Tan juga tidak perlu memusingkan biaya perawatan di rumah sakit, karena semuanya ditanggung oleh Ayunindya. Begitu juga dengan motornya yang berada di bengkel untuk diperbaiki. Meskipun di dalam hatinya ia ingin motornya diganti dengan yang baru, ia tidak ingin terlalu serakah. Ia sadar, kecelakaan itu sepenuhnya salahnya.
Seharusnya aku yang membayar ganti rugi, bukan sebaliknya. Tapi, di sisi lain, Tuhan memberiku jalan keluar. Aku harus memanfaatkan kesempatan ini sebaik-baiknya.
Hari ini, perban di kepalanya dilepas. Punggungnya sudah tidak lagi terasa sesakit di awal. Dokter menyatakan ia sudah boleh pulang, dan itu adalah berita yang membawa kelegaan sekaligus kecemasan baru.
Ia bangkit dari ranjang, perlahan mengumpulkan barang-barangnya. Sebuah tas selempang kecil, berisi dompet dan ponselnya yang sudah tak bernyawa, serta pakaian yang sama dengan saat ia kecelakaan. Kausnya lusuh, dengan noda darah kering yang samar. Tidak ada teman atau keluarga yang menjenguk dan membawakan baju ganti. Ia hidup sendiri.
Sebelum keluar, ia menyempatkan diri berpamitan dengan teman sekamarnya. Seorang pria paruh baya yang kakinya patah akibat pertandingan sepak takraw antar-RT, dan seorang mahasiswa muda yang baru saja menjalani operasi usus buntu.
Selama seminggu, ia lebih banyak mengobrol dengan pria paruh baya itu. Pria itu, seorang pengemudi ojek daring, tidak pernah berhenti bercerita. Dari beban hidup sebagai kepala keluarga hingga keluh kesah soal pekerjaan. Sebagai seorang introvert, Tanaka awalnya enggan berinteraksi, namun rasa bosan dan kebaikan pria itu membuatnya luluh.
"Gimana, Mas Tanaka?" sapa pria paruh baya itu, namanya Pak Dede. Ia melambaikan tangan dengan semangat dari ranjangnya. "Udah boleh pulang, ya?"
Tanaka tersenyum tipis. "Iya, Pak. Dokter bilang udah nggak apa-apa. Pak Dede kapan pulangnya?"

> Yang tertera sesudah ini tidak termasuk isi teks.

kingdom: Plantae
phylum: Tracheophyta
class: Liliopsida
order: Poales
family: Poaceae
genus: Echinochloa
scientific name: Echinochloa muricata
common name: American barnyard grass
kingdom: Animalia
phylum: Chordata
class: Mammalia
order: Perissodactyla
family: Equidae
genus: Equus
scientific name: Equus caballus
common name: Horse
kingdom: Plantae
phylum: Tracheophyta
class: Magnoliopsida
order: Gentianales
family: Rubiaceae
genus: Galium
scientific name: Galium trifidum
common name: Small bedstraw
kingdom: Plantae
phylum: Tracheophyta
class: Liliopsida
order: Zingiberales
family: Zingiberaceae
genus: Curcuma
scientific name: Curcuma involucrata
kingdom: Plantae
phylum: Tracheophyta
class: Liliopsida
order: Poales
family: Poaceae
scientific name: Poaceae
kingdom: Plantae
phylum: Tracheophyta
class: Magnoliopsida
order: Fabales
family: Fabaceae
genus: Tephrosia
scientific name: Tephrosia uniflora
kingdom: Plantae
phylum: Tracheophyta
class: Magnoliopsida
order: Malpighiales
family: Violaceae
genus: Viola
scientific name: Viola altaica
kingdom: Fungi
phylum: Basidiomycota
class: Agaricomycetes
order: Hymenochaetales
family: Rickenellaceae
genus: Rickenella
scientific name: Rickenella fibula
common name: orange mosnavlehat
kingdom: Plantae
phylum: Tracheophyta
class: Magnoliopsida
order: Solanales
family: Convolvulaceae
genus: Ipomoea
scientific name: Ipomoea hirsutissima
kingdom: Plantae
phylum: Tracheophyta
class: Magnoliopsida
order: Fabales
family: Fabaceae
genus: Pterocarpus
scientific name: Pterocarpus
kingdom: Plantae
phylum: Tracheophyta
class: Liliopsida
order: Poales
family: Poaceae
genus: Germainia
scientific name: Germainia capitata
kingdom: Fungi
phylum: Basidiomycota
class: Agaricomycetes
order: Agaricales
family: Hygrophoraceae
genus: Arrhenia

"Ah, saya masih lama ini, Mas. Paling cepat sebulan lagi. Kata dokter, tulangnya harus nyambung sempurna dulu. Maklum, namanya juga tulang orang tua, butuh waktu lebih lama," canda Pak Dede sambil menunjuk gips yang melilit kakinya.
Tanaka terkekeh. Ia menghampiri ranjang Pak Dede. "Sabar, Pak. Cepat atau lambat, Bapak bakal pulang juga."
"Gimana rencana ke depan, Mas? Kata dokter, Mas nggak ada yang jenguk. Sendirian di rumah, ya?" tanya Pak Dede, suaranya terdengar prihatin.
Tanaka terdiam sejenak. Ia mengangguk. "Iya, Pak. Orang tua saya sudah nggak ada. Saya tinggal sendiri."
"Sama kayak saya, Mas. Istri saya juga udah meninggal duluan. Anak saya sudah pada sibuk masing-masing. Hidup ini memang keras, ya," kata Pak Dede sambil menghela napas.
"Tapi kita harus kuat, Mas. Demi diri sendiri. Saya doain, semoga Mas Tan dikasih rezeki yang berlimpah sama Tuhan, biar bisa bangkit lagi."
"Aamiin. Terima kasih banyak, Pak Dede. Doain saya, ya. Kalau ada waktu, mampir ke rumah saya. Nanti saya masakin kopi," balas Tanaka, tulus.
Pak Dede tertawa. "Siap, Mas. Tapi nanti saya juga yang bawain jajanan, ya. Biar nggak ngerepotin. Jaga diri baik-baik, Mas."
"Iya, Pak. Bapak juga, ya. Cepat sembuh," kata Tanaka sambil menepuk bahu Pak Dede.
Setelah itu, ia berpamitan dengan teman sekamarnya yang lain, mahasiswa muda yang pendiam. Ia melangkah keluar, menyusuri koridor rumah sakit.
Saat berjalan di koridor, ia berpapasan dengan Suster Fitri yang sering merawatnya.
"Loh, Pak Tanaka? Mau pulang?" sapa Suster Fitri, ramah.
"Iya, Suster. Dokter bilang sudah boleh pulang," jawab Tanaka, tersenyum.
"Syukurlah. Saya kira Bapak belum ada yang jemput," kata Suster Fitri sambil menatap sekeliling. "Kalau mau pesan taksi atau ojek online, pakai ponsel saya saja, Pak."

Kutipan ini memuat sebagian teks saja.